In praise of lentils
As a vegan, I’m often asked, “What do you eat?” One of my staples is lentils – a food I had barely eaten before becoming vegan, but something I couldn’t now live without. Lentils are high in protein and carbohydrates, and a good source of iron, fibre, B vitamins and zinc. They make a natural substitute for meat – high on the list of the questions is, “How do you get enough protein?” so I smugly reply that there is as much protein in the humble lentil as there is in a steak.
Trying to emulate meat in my cooking is not something I really do – if I’m not going to eat meat, I’m not going to eat something pretending to be meat. Tofu and soy are not on my shopping list. But lentils are great at providing a meaty texture if I so desire – especially useful if I’m cooking for non-vegans. Red lentils have a similar texture to shredded chicken, brown lentils make a great substitute for mince, and Puy lentils have a fabulous gamey flavour. Such is the similarity to meat textures, I have been known to question chefs who insist the dish prepared for me is in fact vegan; I’ve even questioned my own cooking, knowing full well animal products have come no where near!
My lentil shelf (yes, I have a lentil shelf) has five types of lentil: red, green, brown, speckled (Puy) and yellow. There’s definitely room for more.
I also have a few beans on my lentil shelf, but dried beans (though cheaper than canned) require forethought (soaking overnight) and energy (lots of boiling time). Living on a boat makes me very precious about overusing my gas stove. Lentils don’t require soaking which means you can buy the dried (cheaper) version and still add them to dishes with very little planning. Typical cooking time: 15 to 35 minutes.
Red lentils cook really quickly and are a great addition to soups and curries. They are good for bulking up a dish and their colour doesn’t fade with cooking. I often use them in carrot soup and always in a dhal.
Brown lentils are my favourite chilli-sans-carne staple. They hold their shape when cooked, and the colour and texture is close enough to the meat mince in my mum’s recipe that I’m sure she wouldn’t mind. They take longer than red (being the whole version of red lentils) so need to be added to the mix fairly early on. I add them to a Bolognese-style dish at the same time as all other liquid, giving a good thirty minutes on the boil in order to soften.
Green lentils are flatter than brown and retain something of their shape when cooked. They tend to lose their colour (though they never start off green – more a dull beige). They are good in stews and salads.
Puy lentils are a revelation. They are just great on their own, which is not true of other lentils. A whole plate of Puy lentils and a dash of soy sauce is just as nutritious and delicious as a steak. OK, only a vegan would say that, but… it’s a good meal. Chuck a few oven-roasted veg in there and some sautéed spinach and you have yourself a gourmet meal. I often add them (pre-cooked) to salads and stir-fries.

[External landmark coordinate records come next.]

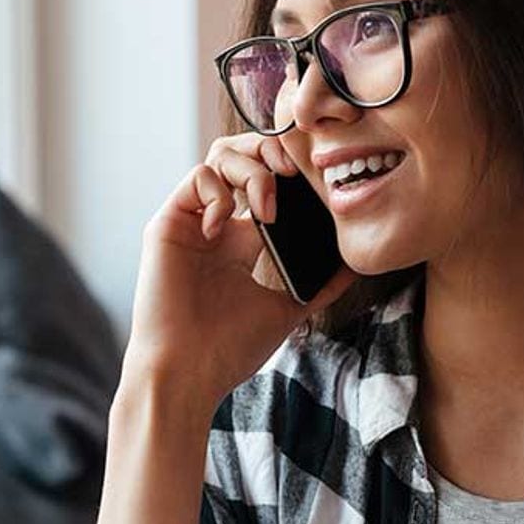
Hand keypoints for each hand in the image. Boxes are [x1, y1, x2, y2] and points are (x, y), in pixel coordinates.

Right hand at [123, 131, 357, 411]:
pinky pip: (196, 177)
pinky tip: (225, 228)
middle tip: (291, 174)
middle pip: (241, 154)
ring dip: (251, 169)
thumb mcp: (288, 310)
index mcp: (243, 240)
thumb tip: (355, 264)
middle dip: (270, 150)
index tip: (316, 185)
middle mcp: (217, 224)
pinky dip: (218, 192)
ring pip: (219, 156)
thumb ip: (321, 285)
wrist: (189, 373)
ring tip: (266, 206)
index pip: (267, 181)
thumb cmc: (230, 349)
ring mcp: (192, 222)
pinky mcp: (168, 224)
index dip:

Yellow lentils are a new addition to my lentil shelf. They are more a split pea than a lentil, which means they take longer to cook and have the firmest texture of all the lentils. They also look a lot like I’ve poured several cans of sweetcorn into my stew. Tastes great, though, and really gives the dish an extra dimension in flavour and texture.
I used to eat meat three times a day. Now it’s lentils. All praise to the lentil.